Street Democracy, a non-profit organization located in Detroit, Michigan, will implement a pilot Functional Sentencing program in Southeast Michigan. Street Democracy, founded in 2006, is comprised of a small group of attorneys and legal researchers whose mission is to reform the systems that create and perpetuate poverty in Detroit. In contrast to traditional sentencing, where the focus is on punitive mechanisms such as fines and fees, the Functional Sentencing program proposed by Street Democracy attempts to “help an individual permanently exit the criminal justice system by replacing fines and costs with targeted interventions (e.g. job placement and medical services) that address the root causes of an individual’s offense” (Street Democracy, 2018).
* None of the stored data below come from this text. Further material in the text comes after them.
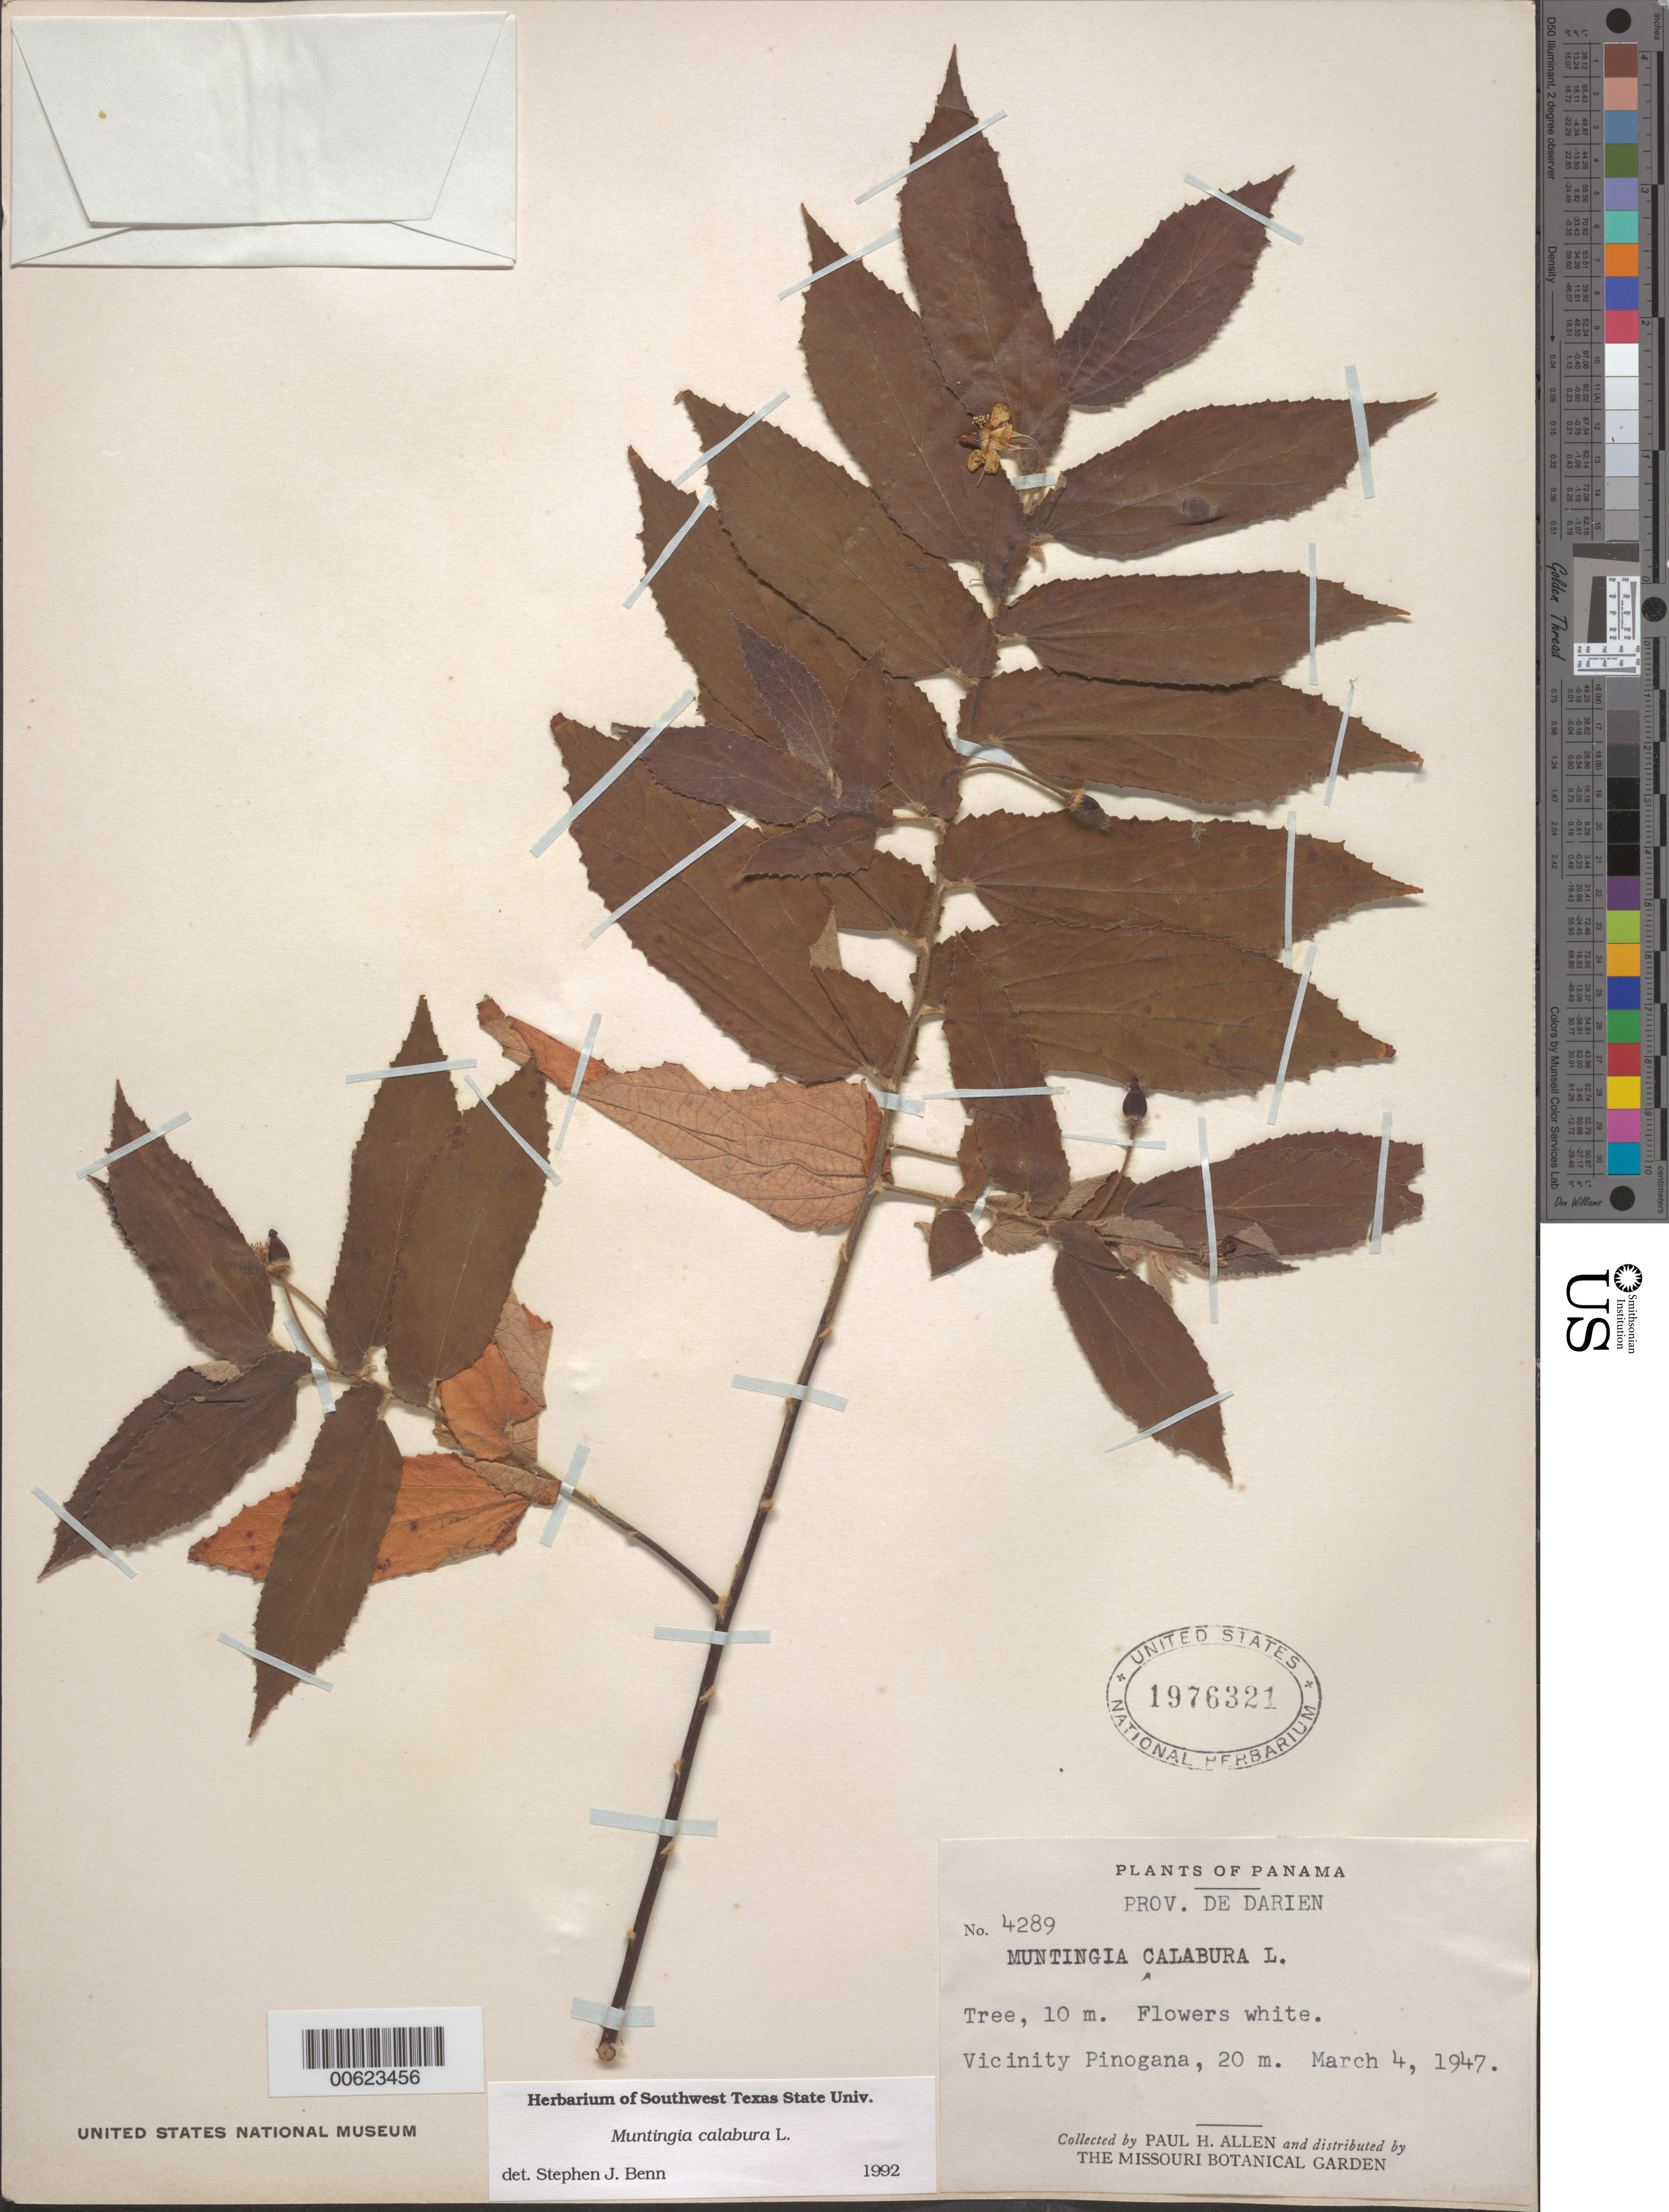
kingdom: Plantae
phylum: Tracheophyta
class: Magnoliopsida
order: Malvales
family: Muntingiaceae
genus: Muntingia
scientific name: Muntingia calabura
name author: L.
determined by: Benn, S. J.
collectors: P. H. Allen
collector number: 4289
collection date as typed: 04 Mar 1947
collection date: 1947-03-04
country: Panama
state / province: Darién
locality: Vicinity Pinogana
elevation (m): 20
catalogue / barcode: US 1976321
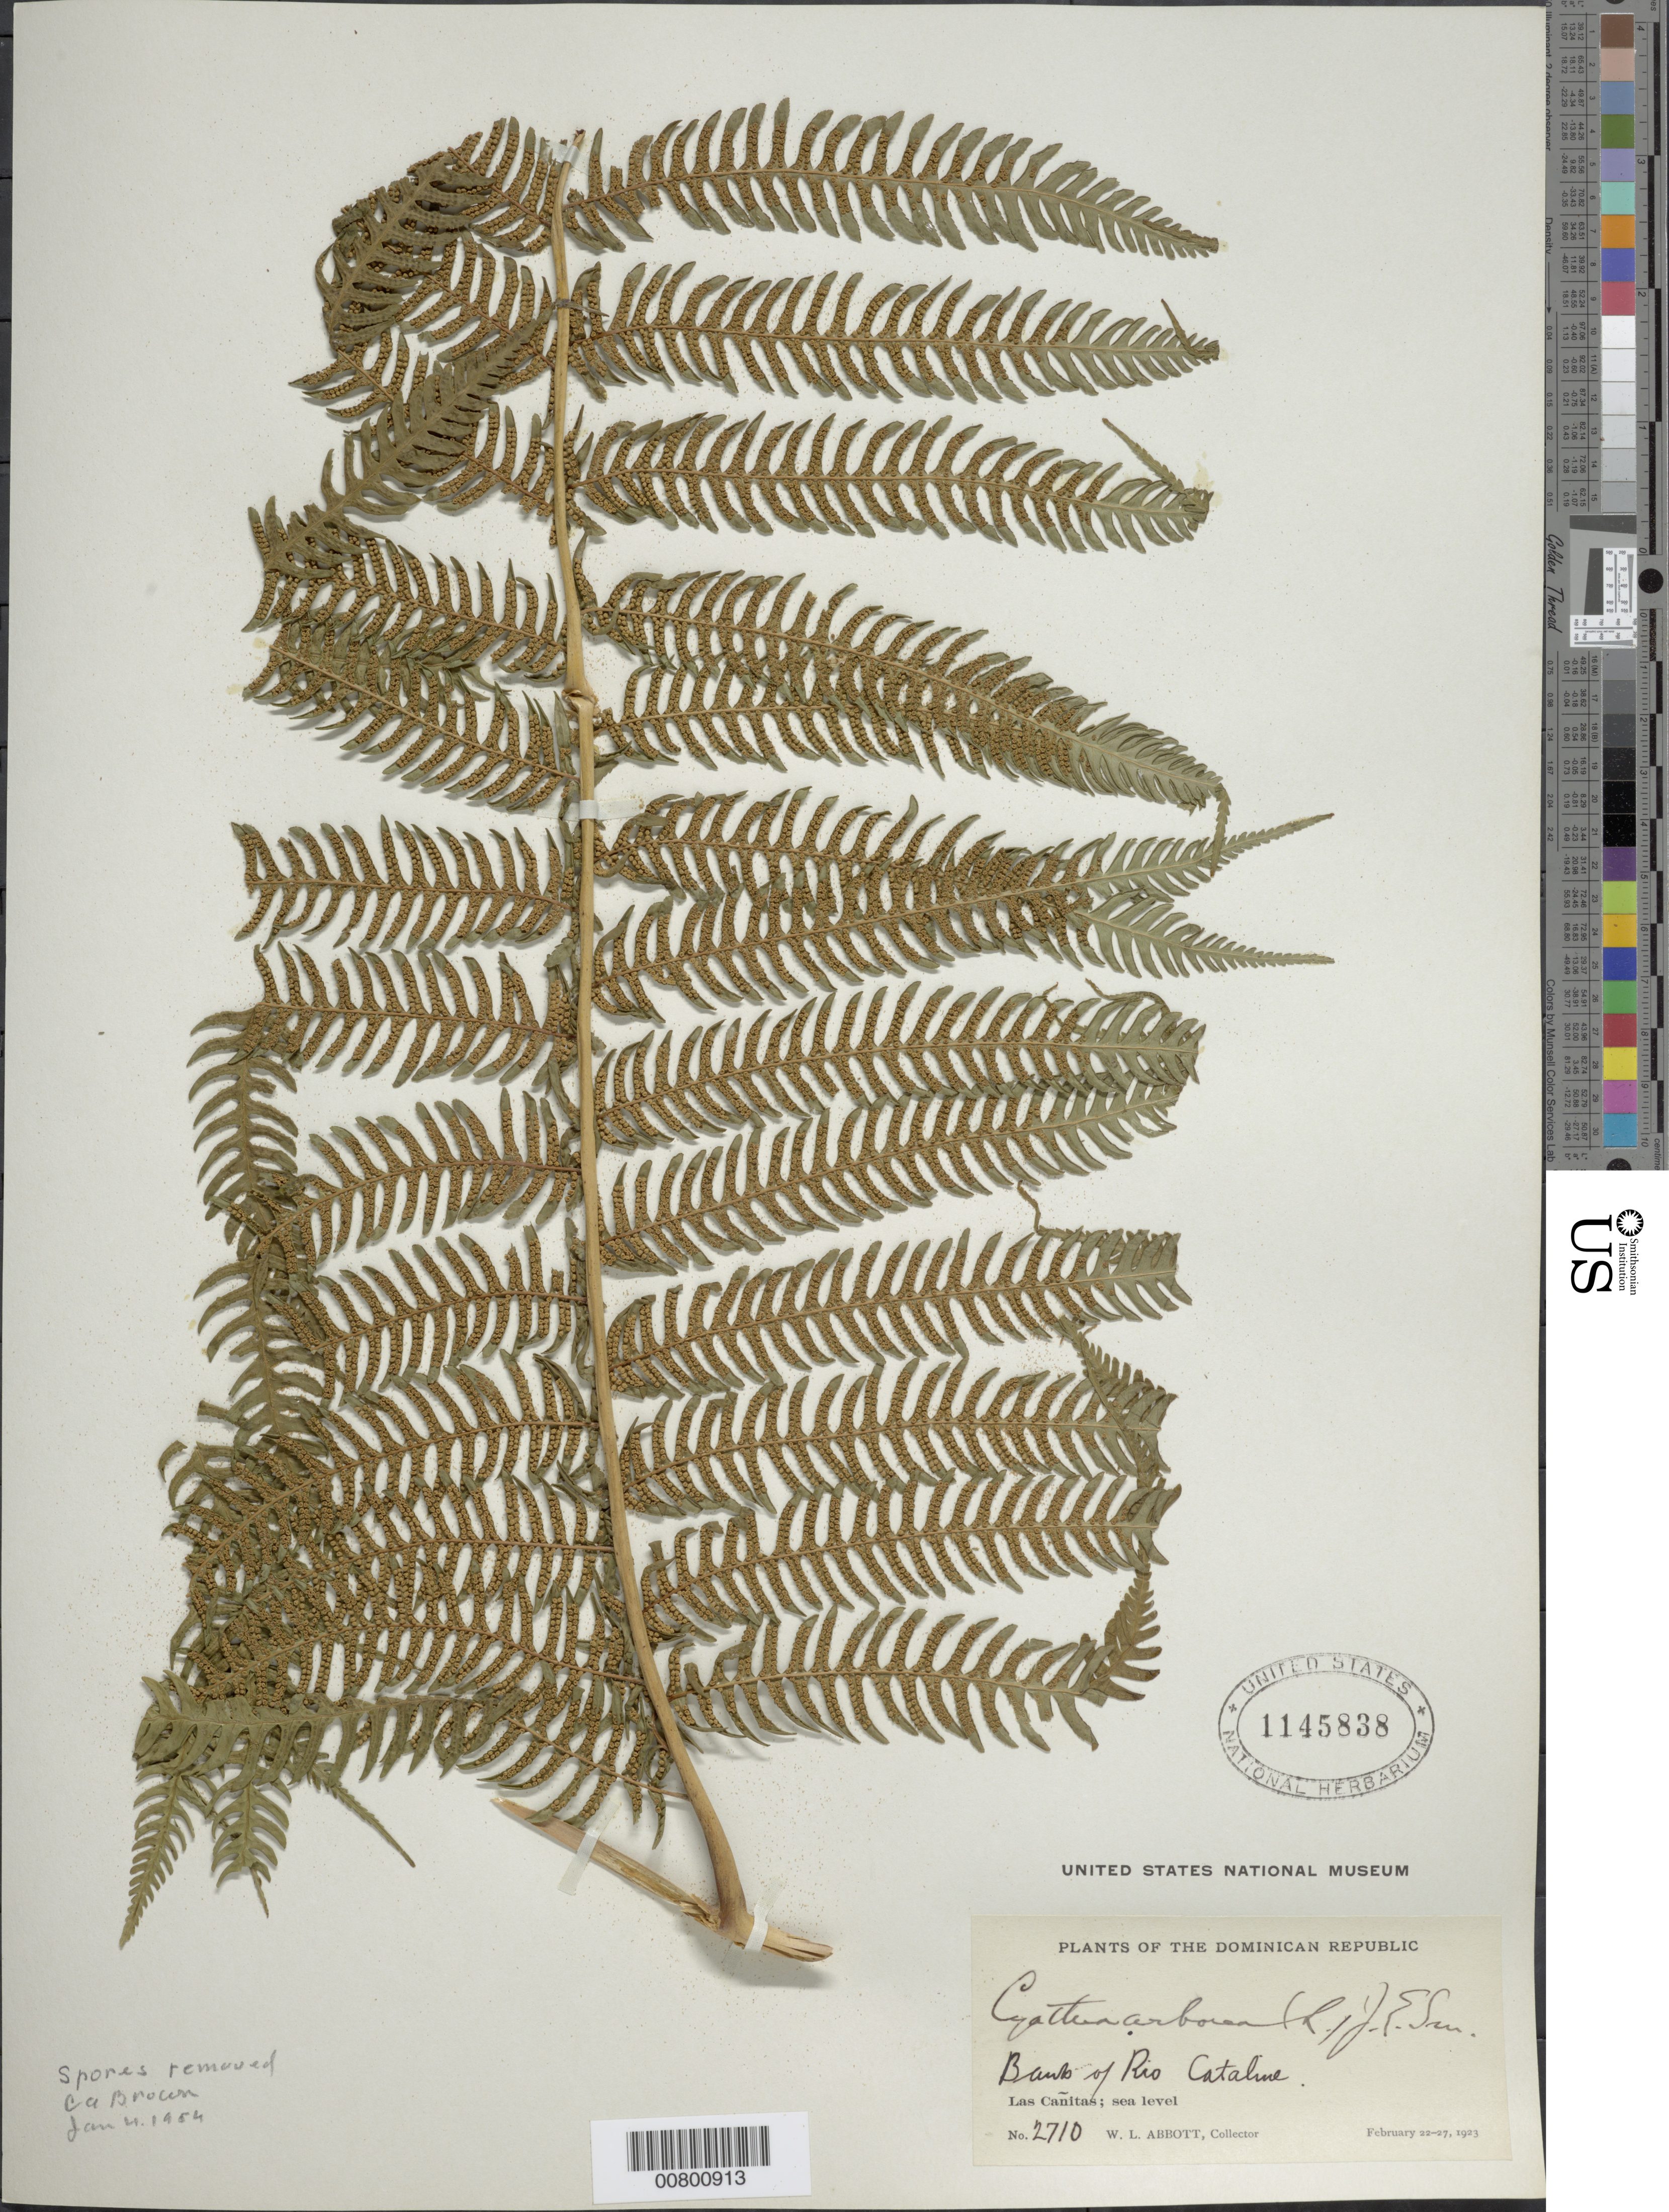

In 2017, Street Democracy successfully launched an initial pilot of a similar Functional Sentencing program in the 31st District Court in Hamtramck, Michigan.
This new collaboration with University of Michigan-Dearborn will research and implement a more permanent, larger-scale version of this program in order to lay the foundation for expanding the availability of Functional Sentencing throughout Michigan, as well as improve methods of collecting data on clients who have gone through the process. More broadly, this research project will contribute to understanding about problem-solving courts, identifying the factors that may be most effective in reducing recidivism, as well as help illustrate the ways in which alternative sentencing structures may contribute to improving trust in the judicial system.